Réunissez ces conditions, et le démembrement devient l’un des placements les plus tranquilles qui soient. Manquez-en une, et son silence tourne à la contrainte.

Le luxe de la patience

Le démembrement est un placement pour qui a compris que le temps travaille, à condition qu’on le laisse faire. Il ne procure ni la satisfaction du loyer qui tombe, ni l’excitation de la gestion : il procure autre chose, plus rare — la certitude d’un bien qui se reconstitue seul, à l’abri du fisc et des soucis.

C’est un art de la maturation, cousin de celui qui fait d’un patrimoine une affaire de décennies, et non de trimestres. On l’achète, on l’oublie, on le laisse s’affiner comme un grand fromage que le temps seul rend parfait. Au terme, on retrouve entier ce que l’on avait acquis diminué. Peu de placements offrent une promesse aussi nette à qui sait, simplement, attendre.

Questions fréquentes

Qu'est-ce que l'achat en nue-propriété ?

C'est acquérir les murs d'un bien sans en avoir l'usage ni les revenus pendant une durée fixée, souvent quinze à vingt ans. Pendant ce temps, un usufruitier — fréquemment un bailleur social ou institutionnel — perçoit les loyers et assume les charges. En échange de cette privation temporaire, le nu-propriétaire paie un prix fortement décoté, de l'ordre de trente à quarante pour cent. Au terme, il récupère automatiquement la pleine propriété, sans frais ni fiscalité.

Quels sont les avantages du démembrement pour l'investisseur ?

Ils sont nombreux. On achète décoté, donc on paie moins pour le même bien à terme. On ne perçoit aucun loyer, donc aucune fiscalité foncière ni prélèvements sociaux pendant le démembrement. On ne gère rien : ni locataire, ni travaux, ni charges, qui incombent à l'usufruitier. Enfin, la nue-propriété sort de l'assiette de l'impôt sur la fortune immobilière. C'est un placement silencieux, taillé pour préparer la retraite ou transmettre.

Quels sont les inconvénients à connaître ?

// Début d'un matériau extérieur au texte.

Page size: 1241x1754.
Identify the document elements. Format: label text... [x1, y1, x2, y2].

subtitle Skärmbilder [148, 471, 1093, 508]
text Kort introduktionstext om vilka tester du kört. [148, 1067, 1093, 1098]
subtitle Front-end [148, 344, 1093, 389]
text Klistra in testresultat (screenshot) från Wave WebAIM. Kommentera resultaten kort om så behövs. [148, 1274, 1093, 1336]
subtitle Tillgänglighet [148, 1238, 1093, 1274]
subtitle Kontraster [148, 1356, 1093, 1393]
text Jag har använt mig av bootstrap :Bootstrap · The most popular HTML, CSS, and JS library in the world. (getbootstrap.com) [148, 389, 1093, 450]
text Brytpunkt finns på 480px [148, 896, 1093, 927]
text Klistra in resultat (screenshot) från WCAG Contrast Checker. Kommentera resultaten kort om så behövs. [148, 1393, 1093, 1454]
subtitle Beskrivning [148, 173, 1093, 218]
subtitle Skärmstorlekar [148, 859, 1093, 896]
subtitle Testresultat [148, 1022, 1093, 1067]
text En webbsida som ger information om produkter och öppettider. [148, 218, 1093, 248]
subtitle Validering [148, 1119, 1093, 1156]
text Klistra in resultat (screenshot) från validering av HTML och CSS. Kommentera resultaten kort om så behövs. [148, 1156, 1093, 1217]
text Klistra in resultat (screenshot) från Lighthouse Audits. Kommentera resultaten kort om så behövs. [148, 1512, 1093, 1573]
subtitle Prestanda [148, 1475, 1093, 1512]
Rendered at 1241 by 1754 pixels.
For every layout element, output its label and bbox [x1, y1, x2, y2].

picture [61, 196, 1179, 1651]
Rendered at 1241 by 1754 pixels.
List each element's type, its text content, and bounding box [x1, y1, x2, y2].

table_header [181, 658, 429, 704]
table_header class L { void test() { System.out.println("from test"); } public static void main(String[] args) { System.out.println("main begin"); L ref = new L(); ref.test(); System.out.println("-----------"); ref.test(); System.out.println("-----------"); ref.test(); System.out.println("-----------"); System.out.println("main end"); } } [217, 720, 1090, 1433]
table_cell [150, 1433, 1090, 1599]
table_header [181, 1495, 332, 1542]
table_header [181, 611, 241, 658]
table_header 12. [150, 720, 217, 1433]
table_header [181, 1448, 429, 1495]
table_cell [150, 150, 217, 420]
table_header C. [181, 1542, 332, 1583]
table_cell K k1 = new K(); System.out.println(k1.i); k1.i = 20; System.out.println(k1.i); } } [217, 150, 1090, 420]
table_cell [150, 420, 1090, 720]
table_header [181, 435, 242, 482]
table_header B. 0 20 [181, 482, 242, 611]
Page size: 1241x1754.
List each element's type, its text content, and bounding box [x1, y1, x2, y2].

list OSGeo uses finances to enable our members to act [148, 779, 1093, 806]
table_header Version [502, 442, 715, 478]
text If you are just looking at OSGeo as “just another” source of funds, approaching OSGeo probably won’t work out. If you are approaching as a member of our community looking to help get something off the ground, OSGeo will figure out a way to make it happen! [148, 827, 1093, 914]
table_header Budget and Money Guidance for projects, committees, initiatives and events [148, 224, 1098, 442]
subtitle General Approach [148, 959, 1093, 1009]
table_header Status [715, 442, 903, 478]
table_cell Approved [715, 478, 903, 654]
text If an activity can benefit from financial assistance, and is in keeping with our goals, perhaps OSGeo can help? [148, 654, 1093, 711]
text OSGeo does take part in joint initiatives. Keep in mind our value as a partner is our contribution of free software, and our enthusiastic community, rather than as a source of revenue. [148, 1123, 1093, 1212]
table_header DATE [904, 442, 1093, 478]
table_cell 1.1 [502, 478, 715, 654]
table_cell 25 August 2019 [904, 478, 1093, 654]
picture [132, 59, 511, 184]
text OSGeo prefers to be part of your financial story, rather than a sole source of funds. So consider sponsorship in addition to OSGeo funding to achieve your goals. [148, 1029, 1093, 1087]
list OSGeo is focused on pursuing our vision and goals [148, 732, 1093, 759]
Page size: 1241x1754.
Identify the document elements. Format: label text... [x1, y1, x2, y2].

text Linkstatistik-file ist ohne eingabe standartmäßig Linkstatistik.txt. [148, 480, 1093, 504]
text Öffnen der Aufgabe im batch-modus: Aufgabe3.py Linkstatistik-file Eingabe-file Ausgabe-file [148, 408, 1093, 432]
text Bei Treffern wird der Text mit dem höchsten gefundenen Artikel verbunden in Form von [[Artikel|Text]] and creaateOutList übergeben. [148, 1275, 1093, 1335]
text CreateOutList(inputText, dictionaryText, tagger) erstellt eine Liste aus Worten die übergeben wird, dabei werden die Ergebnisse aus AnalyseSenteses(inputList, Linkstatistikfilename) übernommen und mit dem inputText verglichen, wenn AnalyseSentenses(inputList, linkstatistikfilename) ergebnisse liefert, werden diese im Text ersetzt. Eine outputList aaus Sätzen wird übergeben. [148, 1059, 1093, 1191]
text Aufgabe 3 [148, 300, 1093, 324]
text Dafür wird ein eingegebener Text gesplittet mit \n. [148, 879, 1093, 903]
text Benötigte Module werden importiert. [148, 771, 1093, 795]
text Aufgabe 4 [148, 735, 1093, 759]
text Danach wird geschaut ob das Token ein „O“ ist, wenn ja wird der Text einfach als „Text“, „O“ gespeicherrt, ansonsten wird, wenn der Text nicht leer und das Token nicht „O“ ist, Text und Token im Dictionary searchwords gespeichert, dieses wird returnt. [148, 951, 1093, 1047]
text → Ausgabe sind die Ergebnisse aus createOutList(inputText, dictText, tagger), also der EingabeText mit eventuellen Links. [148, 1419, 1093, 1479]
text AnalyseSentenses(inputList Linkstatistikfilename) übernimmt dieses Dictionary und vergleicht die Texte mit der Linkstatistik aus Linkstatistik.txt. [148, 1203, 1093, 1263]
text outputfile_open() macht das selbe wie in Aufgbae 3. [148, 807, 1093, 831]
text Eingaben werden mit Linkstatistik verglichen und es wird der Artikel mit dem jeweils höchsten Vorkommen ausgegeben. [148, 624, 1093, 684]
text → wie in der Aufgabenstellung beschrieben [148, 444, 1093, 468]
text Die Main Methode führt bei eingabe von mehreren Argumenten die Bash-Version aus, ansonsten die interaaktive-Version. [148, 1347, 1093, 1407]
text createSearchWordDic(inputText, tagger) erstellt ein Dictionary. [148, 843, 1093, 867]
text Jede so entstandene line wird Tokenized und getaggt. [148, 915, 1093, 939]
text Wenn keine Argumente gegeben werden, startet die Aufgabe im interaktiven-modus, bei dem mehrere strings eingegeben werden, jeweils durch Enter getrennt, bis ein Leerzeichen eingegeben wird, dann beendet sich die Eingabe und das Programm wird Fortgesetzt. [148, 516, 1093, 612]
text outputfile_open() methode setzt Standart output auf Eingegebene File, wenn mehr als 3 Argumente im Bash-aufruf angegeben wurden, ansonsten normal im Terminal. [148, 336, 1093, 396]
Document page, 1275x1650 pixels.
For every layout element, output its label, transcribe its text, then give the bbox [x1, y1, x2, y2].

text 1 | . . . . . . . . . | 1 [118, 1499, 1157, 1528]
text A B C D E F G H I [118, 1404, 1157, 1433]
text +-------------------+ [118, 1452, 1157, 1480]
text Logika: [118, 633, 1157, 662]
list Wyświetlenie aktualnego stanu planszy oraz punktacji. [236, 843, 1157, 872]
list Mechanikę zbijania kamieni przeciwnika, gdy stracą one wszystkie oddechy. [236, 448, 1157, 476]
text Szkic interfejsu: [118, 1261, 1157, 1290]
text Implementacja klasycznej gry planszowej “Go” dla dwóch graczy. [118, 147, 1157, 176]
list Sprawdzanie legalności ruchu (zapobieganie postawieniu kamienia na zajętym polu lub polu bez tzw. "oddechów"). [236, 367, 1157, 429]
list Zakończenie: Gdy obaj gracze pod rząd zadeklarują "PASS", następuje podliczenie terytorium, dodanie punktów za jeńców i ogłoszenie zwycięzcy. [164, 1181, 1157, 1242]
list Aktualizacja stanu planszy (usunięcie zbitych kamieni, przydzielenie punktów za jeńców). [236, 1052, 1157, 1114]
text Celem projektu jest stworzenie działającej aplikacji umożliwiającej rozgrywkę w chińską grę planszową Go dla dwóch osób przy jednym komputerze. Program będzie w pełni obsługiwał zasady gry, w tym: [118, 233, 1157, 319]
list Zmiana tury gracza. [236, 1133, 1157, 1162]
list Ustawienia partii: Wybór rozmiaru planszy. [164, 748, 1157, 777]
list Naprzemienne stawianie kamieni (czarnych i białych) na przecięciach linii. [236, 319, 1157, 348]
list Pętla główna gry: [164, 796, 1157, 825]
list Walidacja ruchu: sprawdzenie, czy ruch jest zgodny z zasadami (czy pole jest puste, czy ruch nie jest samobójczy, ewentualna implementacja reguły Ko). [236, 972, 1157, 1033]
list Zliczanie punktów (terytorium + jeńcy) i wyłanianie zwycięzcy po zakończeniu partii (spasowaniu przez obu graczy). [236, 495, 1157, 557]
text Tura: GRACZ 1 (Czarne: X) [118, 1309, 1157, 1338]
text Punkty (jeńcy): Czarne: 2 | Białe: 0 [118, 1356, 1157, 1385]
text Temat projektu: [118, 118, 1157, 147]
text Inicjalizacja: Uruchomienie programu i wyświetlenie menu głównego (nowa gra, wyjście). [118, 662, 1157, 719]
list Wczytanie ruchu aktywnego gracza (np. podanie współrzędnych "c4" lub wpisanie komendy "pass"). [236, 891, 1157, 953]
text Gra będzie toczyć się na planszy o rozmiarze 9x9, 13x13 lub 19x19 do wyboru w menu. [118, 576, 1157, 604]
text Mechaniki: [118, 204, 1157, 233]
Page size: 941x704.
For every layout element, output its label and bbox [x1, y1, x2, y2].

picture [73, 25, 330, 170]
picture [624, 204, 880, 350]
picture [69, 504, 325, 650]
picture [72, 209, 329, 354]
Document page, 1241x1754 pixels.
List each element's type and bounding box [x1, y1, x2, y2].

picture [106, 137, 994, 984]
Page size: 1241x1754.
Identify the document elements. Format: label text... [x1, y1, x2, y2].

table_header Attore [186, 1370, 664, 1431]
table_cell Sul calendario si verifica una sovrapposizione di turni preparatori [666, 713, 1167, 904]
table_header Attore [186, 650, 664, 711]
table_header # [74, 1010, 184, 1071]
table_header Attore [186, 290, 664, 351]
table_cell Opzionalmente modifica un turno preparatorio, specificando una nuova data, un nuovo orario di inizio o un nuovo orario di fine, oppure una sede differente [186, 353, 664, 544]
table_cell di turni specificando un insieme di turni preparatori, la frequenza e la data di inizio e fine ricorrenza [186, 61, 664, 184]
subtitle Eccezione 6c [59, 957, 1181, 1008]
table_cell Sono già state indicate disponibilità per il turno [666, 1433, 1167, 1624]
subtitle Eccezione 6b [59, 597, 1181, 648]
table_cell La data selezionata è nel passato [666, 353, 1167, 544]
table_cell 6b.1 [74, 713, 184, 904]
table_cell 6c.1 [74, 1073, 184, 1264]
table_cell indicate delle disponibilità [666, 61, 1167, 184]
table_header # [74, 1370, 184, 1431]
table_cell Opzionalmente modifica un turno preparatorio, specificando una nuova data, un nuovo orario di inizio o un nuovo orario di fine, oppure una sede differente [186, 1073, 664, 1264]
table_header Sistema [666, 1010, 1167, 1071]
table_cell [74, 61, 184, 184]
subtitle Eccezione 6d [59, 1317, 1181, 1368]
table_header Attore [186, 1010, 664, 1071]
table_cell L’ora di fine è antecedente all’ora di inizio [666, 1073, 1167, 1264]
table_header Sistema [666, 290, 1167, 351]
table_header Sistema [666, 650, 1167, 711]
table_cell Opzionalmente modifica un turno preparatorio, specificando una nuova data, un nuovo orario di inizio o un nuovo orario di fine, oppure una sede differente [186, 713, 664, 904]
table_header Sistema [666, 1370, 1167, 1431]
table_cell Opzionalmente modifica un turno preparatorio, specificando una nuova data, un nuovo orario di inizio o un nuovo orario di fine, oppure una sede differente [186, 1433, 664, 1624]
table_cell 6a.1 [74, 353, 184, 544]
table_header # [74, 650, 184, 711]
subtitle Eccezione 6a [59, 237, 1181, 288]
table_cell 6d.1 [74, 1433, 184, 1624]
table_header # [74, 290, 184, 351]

Le premier est l'absence totale de revenu pendant quinze à vingt ans : ce placement ne convient pas à qui a besoin de rente immédiate. Le deuxième est l'illiquidité : revendre une nue-propriété avant le terme est possible mais peu fluide, avec une décote. Le troisième tient à la qualité de l'usufruitier, dont dépend l'entretien du bien. Enfin, l'horizon est long : le démembrement récompense la patience, pas l'impatience.